• Texto do exercício:
• • • • • • •
25 Novembro 2017
O pensamento do Papa Francisco ainda está dirigido aos 250 milhões de migrantes e aos 22,5 milhões de refugiados em todo o mundo. Na sua mensagem para o 51º Dia Mundial da Paz, que será celebrado no próximo dia 1º de janeiro de 2018, ele condena a “retórica” largamente generalizada em muitos países de destino que “enfatiza os riscos para a segurança nacional ou o peso do acolhimento dos recém-chegados, desprezando assim a dignidade humana que se deve reconhecer a todos, enquanto filhos e filhas de Deus”.
A reportagem é de Salvador Cernuzio, publicada no sítio Vatican Insider, 24-11-2017. A tradução é de Moisés Sbardelotto.
Bergoglio é claro: “Quem fomenta o medo contra os migrantes, talvez com fins políticos, em vez de construir a paz, semeia violência, discriminação racial e xenofobia, que são fonte de grande preocupação para quantos têm a peito a tutela de todos os seres humanos”.
Os migrantes, ressalta o papa, citando o seu “amado antecessor”, Bento XVI, nada mais são do que “homens e mulheres, crianças, jovens e idosos que procuram um lugar onde viver em paz”. E que, para encontrá-lo, “estão prontos a arriscar a vida numa viagem que se revela, em grande parte dos casos, longa e perigosa, a sujeitar-se a fadigas e sofrimentos, a enfrentar arames farpados e muros erguidos para os manter longe da meta”.
O bispo de Roma convida, portanto, a abraçar “todos aqueles que fogem da guerra e da fome ou se veem constrangidos a deixar a própria terra por causa de discriminações, perseguições, pobreza e degradação ambiental”. Mesmo que, como ele adverte, “não basta abrir os nossos corações ao sofrimento dos outros”: “Há muito que fazer antes de os nossos irmãos e irmãs poderem voltar a viver em paz numa casa segura”.
Nesse sentido, urge “um compromisso concreto, uma corrente de apoios e beneficência, uma atenção vigilante e abrangente, a gestão responsável de novas situações complexas que às vezes se vêm juntar a outros problemas já existentes em grande número, bem como recursos que são sempre limitados”.
Ações que o pontífice sintetiza nos quatro verbos-chave já listados na mensagem para o Dia Mundial do Migrante e do Refugiado de 2018, “acolher, promover, proteger e integrar”. A estes, acrescenta-se o aviso aos governadores a praticarem “a virtude da prudência”, de modo a estabelecer “medidas práticas, nos limites consentidos pelo bem da própria comunidade retamente entendido, para lhes favorecer a integração”.
Os responsáveis pela coisa público, acrescenta o papa, “têm uma responsabilidade precisa para com as próprias comunidades, devendo assegurar os seus justos direitos e desenvolvimento harmônico”. A eles, portanto, cabe um “discernimento”, de modo a “impelir as políticas de acolhimento até ao máximo dos limites consentidos pelo bem da própria comunidade retamente entendido, isto é, tomando em consideração as exigências de todos os membros da única família humana e o bem de cada um deles”.
Desse modo, as cidades, “frequentemente divididas e polarizadas por conflitos que se referem precisamente à presença de migrantes e refugiados”, podem se transformar em “canteiros de paz”.
• • • • • • •
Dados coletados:
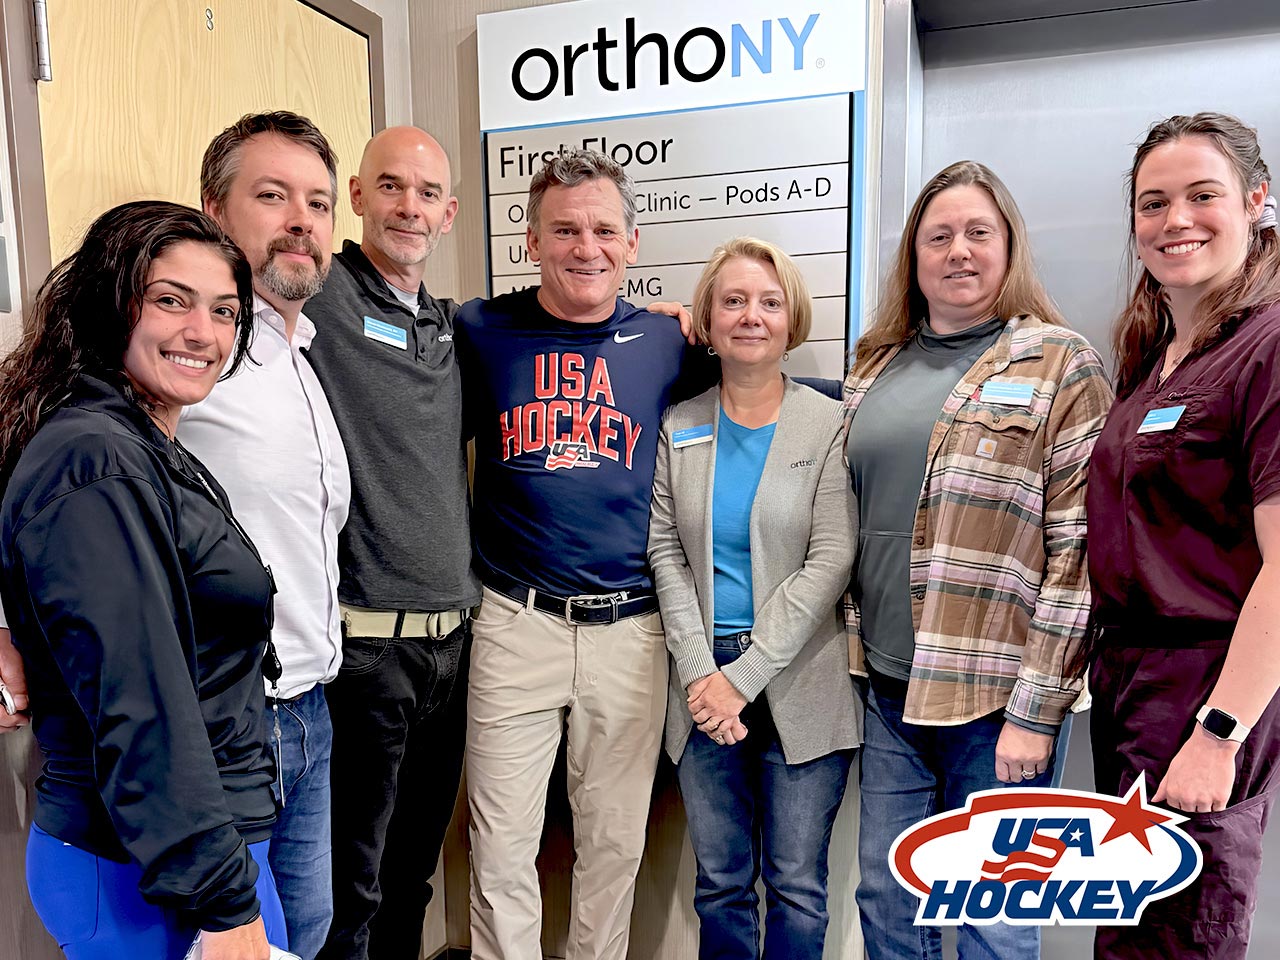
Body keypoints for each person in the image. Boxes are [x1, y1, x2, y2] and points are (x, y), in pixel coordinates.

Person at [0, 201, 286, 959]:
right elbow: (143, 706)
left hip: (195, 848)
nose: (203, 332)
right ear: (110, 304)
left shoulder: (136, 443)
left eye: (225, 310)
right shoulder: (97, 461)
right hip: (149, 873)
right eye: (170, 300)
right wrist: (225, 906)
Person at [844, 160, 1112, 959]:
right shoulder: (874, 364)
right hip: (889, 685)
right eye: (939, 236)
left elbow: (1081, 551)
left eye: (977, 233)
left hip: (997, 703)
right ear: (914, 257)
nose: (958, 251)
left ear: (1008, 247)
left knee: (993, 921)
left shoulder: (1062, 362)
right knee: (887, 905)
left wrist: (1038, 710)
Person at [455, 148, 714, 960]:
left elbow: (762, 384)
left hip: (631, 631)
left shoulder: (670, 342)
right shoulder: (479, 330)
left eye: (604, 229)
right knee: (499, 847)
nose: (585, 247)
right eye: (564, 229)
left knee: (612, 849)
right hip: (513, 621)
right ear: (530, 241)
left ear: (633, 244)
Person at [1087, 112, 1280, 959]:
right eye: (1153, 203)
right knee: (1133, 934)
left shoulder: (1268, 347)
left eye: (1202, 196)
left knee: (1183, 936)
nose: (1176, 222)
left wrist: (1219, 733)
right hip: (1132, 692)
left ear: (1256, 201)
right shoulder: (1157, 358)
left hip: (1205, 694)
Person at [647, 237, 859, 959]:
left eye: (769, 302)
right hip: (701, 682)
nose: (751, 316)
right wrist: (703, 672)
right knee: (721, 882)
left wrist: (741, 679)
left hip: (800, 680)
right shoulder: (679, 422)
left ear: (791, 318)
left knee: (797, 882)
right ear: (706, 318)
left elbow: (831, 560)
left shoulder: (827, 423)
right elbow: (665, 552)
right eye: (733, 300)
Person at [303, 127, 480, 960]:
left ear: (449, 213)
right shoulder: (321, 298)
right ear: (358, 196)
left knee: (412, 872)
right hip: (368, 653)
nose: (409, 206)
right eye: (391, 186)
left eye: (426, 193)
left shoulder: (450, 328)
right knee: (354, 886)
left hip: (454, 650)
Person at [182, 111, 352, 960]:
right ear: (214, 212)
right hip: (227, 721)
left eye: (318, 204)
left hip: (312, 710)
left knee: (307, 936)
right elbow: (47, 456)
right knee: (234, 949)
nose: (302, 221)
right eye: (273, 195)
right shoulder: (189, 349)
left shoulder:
• • • • • • •
• Problema a resolver: Segundo o texto sobre a mensagem do papa para o Dia Mundial da Paz, quais são os quatro verbos-chave que sintetizam as ações pedidas em favor dos migrantes e refugiados?

• Solução do exercício: Acolher, promover, proteger e integrar.